# EXCERPT:
Joanne Freeman: We’ll discuss the Chinese Exclusion Act that barred Chinese living in the United States from gaining American citizenship.

Nathan Connolly: We’ll also talk about a time when women had to give up their nationality because they got married.

Brian Balogh: And later, we’ll learn how World War I was a pivotal moment in the struggle for African American equal rights.

Brian Balogh: We just heard a story about Mexican Americans who by law were US citizens, but who didn’t enjoy the same civil liberties as others.

Joanne Freeman: But what if you were living in the US and weren’t even allowed to become a citizen? What if you had to endure discrimination because of your ethnicity and were denied a chance for naturalization? That was the struggle of Chinese people living in the United States for decades.

Joanne Freeman: The Chinese Exclusion Act of 1882 was one of the first major laws regulating immigration in the United States. It barred immigration for Chinese laborers and declared the Chinese ineligible for citizenship. The statute was set to last only 10 years, but it was renewed several times in the late 19th and early 20th century, and each iteration amped up the law’s provisions. For example, in 1892 the Geary Act mandated that all Chinese living in the United States have a certificate of residence that they carry with them at all times. This was just one instance of the American government basically telling the Chinese, you are not wanted.

Mary Lui: There was a lot of fear. A lot of it was very irrational, but I would say the labor was certainly one aspect, one very, very important aspect. But a lot of it was also this concern about overall are the Chinese fit or unfit as a race to be included in the American nation.

Joanne Freeman: Mary Lui is a professor of American Studies and History at Yale University. She’s researched the effects of the Chinese Exclusion Act and why it was enacted in the first place.

Mary Lui: One of the larger contextual ways to think about this is that this is also the period after the Civil War Reconstruction and already, the nation has wrestled with this question of what to do with African Americans in terms of citizenship. Having Chinese suddenly show up in the United States in this period in larger and larger numbers really alarmed politicians in terms of thinking through, here we have yet another group that we now have to decide are they fit or unfit for inclusion.

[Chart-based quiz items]
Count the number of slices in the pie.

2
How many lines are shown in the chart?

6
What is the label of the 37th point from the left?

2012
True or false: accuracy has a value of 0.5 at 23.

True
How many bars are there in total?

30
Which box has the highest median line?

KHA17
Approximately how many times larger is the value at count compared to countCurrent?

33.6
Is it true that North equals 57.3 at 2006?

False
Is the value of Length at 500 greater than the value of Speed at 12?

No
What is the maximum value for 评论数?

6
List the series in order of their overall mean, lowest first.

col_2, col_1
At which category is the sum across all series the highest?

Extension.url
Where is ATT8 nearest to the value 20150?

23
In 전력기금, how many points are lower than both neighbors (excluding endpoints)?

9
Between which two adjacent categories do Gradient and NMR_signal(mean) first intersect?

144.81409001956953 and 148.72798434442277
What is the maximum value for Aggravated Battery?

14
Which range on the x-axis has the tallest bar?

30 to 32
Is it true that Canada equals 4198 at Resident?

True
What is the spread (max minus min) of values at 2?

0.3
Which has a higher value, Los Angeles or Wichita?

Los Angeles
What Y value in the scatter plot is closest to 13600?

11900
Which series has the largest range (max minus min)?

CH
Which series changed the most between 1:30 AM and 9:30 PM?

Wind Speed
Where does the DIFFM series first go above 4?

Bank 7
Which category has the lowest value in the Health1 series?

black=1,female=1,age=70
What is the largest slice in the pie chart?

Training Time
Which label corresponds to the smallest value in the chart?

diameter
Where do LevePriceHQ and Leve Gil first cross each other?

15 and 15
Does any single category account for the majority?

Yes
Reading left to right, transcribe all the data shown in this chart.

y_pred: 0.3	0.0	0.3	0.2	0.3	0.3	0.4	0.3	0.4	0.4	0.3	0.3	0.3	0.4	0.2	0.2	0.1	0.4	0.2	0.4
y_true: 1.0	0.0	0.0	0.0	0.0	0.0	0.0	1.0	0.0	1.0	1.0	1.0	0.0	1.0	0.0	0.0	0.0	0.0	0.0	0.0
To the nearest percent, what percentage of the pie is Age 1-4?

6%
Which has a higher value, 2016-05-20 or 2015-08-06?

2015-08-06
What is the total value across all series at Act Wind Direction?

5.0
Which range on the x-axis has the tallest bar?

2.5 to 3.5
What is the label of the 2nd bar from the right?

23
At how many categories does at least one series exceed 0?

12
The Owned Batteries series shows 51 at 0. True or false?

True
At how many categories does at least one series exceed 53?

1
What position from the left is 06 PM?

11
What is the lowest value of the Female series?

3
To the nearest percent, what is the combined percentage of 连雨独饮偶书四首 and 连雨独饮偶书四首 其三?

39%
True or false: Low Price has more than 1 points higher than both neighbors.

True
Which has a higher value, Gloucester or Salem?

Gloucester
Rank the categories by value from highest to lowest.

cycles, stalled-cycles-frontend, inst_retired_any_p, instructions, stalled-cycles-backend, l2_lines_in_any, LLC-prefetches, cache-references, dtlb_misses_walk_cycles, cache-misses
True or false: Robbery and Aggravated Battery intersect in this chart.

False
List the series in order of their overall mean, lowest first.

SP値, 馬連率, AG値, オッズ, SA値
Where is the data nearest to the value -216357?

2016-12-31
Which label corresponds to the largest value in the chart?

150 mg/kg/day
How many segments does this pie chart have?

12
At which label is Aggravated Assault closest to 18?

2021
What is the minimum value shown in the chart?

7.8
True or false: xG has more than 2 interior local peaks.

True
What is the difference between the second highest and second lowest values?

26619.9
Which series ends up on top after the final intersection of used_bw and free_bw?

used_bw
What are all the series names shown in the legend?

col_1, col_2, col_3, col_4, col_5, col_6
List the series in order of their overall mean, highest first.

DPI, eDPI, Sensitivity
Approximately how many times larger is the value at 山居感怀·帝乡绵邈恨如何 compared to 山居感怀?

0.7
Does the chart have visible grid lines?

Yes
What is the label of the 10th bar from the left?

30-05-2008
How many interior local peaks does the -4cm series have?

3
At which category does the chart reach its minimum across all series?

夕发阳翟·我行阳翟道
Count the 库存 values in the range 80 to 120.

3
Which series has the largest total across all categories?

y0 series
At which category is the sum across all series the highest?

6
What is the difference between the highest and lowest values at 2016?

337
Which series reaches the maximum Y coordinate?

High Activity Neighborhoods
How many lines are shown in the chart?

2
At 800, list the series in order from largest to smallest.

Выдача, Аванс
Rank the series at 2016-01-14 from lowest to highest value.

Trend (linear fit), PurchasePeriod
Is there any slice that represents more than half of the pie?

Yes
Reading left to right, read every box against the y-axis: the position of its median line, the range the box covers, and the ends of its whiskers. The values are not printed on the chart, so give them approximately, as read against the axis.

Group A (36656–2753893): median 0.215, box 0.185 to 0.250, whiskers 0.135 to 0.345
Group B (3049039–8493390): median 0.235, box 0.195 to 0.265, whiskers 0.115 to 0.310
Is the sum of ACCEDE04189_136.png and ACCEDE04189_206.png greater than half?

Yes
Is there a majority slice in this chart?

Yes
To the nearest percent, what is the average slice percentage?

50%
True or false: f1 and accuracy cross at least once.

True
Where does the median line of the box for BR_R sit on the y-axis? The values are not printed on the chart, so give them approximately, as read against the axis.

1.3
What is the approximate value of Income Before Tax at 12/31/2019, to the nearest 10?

# TASK OBJECTIVE:
In the transcript on the Chinese Exclusion Act, what did the Geary Act of 1892 require? Answer using only the transcript on the Chinese Exclusion Act, not the items.

# WRITTEN RESPONSE:
It required all Chinese living in the United States to have a certificate of residence and carry it with them at all times.